On 1 November 2021, you provided us with a comprehensive business case detailing how the service intended to improve the capacity and capability of its response to terrorist incidents, as well as how much it would cost. You described how all operational staff in the service would be trained, equipped and supported to carry out agreed MTA activity in accordance with the MTA joint operating principles.
In our letter of 14 December 2021, we said we were aware of the business case and that it was awaiting political approval and collective agreement. We also acknowledged that on 11 November 2021 you had sent us a detailed action plan for implementing the MTA specialist response capability and its associated governance arrangements.

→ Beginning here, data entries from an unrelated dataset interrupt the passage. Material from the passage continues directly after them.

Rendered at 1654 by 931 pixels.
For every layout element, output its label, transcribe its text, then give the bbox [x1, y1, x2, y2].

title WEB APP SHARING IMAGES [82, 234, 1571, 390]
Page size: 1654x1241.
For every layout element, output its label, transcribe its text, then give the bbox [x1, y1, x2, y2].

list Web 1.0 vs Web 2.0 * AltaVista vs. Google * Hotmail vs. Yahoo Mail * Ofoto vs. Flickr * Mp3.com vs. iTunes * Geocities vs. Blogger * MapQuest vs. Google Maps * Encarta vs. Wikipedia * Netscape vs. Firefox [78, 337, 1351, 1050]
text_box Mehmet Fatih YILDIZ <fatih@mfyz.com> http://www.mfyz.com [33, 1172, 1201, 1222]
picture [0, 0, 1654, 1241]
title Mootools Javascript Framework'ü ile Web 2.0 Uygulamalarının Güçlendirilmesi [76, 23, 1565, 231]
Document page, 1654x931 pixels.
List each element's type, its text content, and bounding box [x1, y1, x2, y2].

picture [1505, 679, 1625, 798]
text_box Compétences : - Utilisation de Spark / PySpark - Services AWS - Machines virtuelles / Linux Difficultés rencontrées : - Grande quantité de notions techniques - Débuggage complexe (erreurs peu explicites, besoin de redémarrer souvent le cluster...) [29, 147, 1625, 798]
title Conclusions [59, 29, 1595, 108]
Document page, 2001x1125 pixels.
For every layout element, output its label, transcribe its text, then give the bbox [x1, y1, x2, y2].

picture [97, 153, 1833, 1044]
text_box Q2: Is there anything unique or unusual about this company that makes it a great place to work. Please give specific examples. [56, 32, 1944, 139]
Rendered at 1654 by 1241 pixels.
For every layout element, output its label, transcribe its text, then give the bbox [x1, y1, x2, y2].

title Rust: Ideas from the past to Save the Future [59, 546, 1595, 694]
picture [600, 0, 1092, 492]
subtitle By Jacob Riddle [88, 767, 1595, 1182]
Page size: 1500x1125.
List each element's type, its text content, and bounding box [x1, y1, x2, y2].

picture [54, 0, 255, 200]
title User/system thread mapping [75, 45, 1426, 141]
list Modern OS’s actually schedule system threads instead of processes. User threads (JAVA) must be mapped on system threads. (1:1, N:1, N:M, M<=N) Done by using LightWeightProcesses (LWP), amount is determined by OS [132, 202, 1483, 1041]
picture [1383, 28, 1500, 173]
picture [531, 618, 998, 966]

We noted that you had continued to maintain the capability of the service’s MTA specialist response capability by working with the Fire Brigades Union. While we still had concerns over how resilient the MTA specialist response capability would be, it was clear that the service had shown a strong commitment and willingness to address the cause of concern.
We also said that, until the business case had been approved and we had reviewed the governance arrangements and implementation plan, we couldn’t determine how effectively these plans would provide for a resilient, fast and cost-effective MTA response. We said we would continue to monitor the progress made by the service and that we would revisit it in spring 2022 to make sure the cause of concern had been addressed.
As mentioned above, on 11 November 2021 we received the service’s action plan for addressing the cause of concern. The plan includes details about the cause of concern, the actions being taken to resolve it, deadlines for these actions to be completed by and who would be responsible for each action.
Progress made against the cause of concern
In April 2022, the service has signed a collective agreement with the Fire Brigades Union to provide a specialist MTA response capability. We were pleased to see the service had reviewed its policy and standard operating procedures for MTA capability and that it had made sure that all operational staff were aware of them.
The service has also developed a training programme that will be introduced to all operational members of staff. This training programme includes a number of exercises that will be carried out by both the police and ambulance services.
We have been in contact with the service since issuing the cause of concern. On 18 May 2022, we revisited the service and gave you our initial findings. This letter provides an update in that respect.